Final answer:
To calculate the ratio of energy between a 20.0 nm-wavelength photon and electron, we need the mass of the electron. Photons are generally less damaging to specimens compared to electrons in an electron microscope because photons carry less energy. The exact level of damage would depend on the experiment's conditions and energies.
Step-by-step explanation:
The energy of a photon can be calculated using the equation E = hf, where E is the energy of the photon, h is Planck's constant (6.626 x 10^-34 J·s), and f is the frequency of the photon. The frequency can be calculated using the equation f = c/λ, where c is the speed of light (3.00 x 10^8 m/s) and λ is the wavelength of the photon. To calculate the energy of a 20.0 nm-wavelength photon, we can first calculate the frequency using the second equation, and then substitute the frequency into the first equation to calculate the energy.
The kinetic energy of an electron can be calculated using the equation KE = ½mv^2, where m is the mass of the electron and v is its velocity. To compare the energy of the photon to the kinetic energy of the electron, we can calculate the ratio of their energies.

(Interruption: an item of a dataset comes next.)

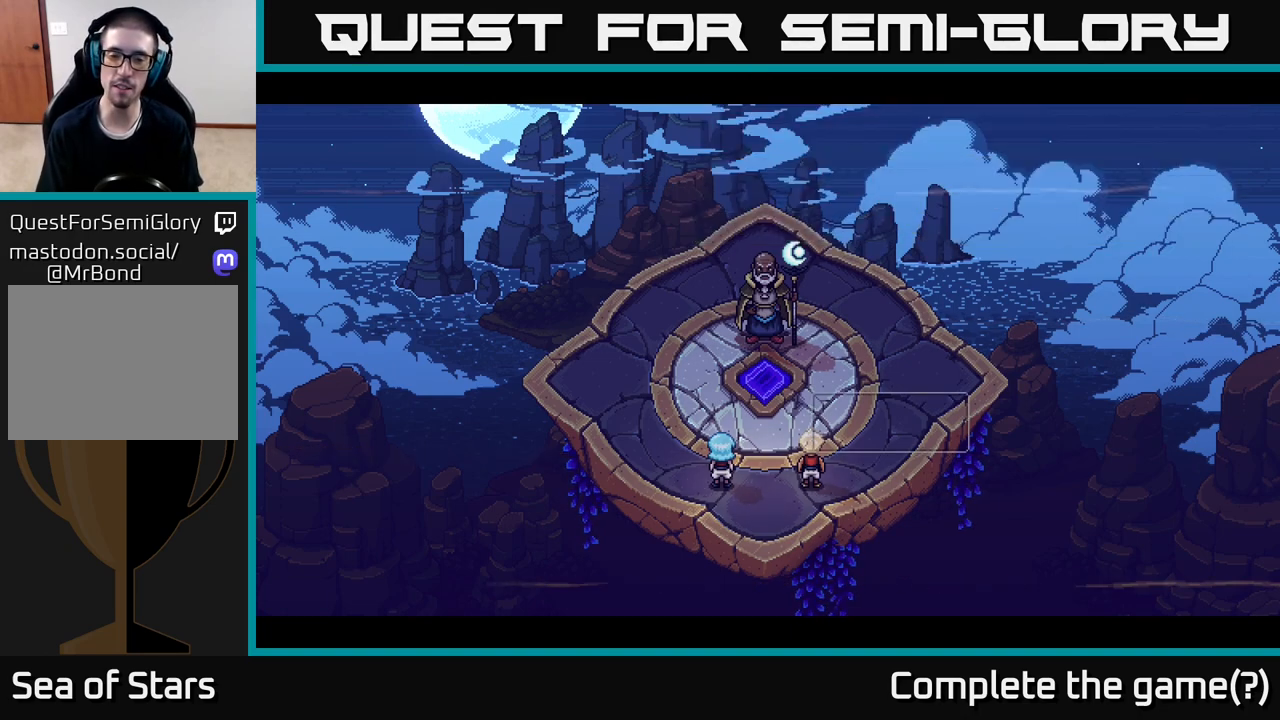
{"buttons": [], "left_stick": "center", "right_stick": "center", "events": []}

Since the question does not provide the mass of the electron, it is not possible to calculate the ratio of the energy of a 20.0 nm-wavelength photon to the kinetic energy of a 20.0 nm-wavelength electron. However, in general, electrons have much smaller masses compared to photons, so their kinetic energies would typically be much larger than the energies of photons with the same wavelength.
In terms of which would be less damaging to the specimen, photocurrent generated by photons is generally less damaging to biological specimens compared to electrons in an electron microscope. This is because photons carry less energy compared to accelerated electrons, which can cause damage to specimens due to their higher energy and smaller wavelength. However, the exact level of damage would depend on the specific conditions and energies used in the experiment.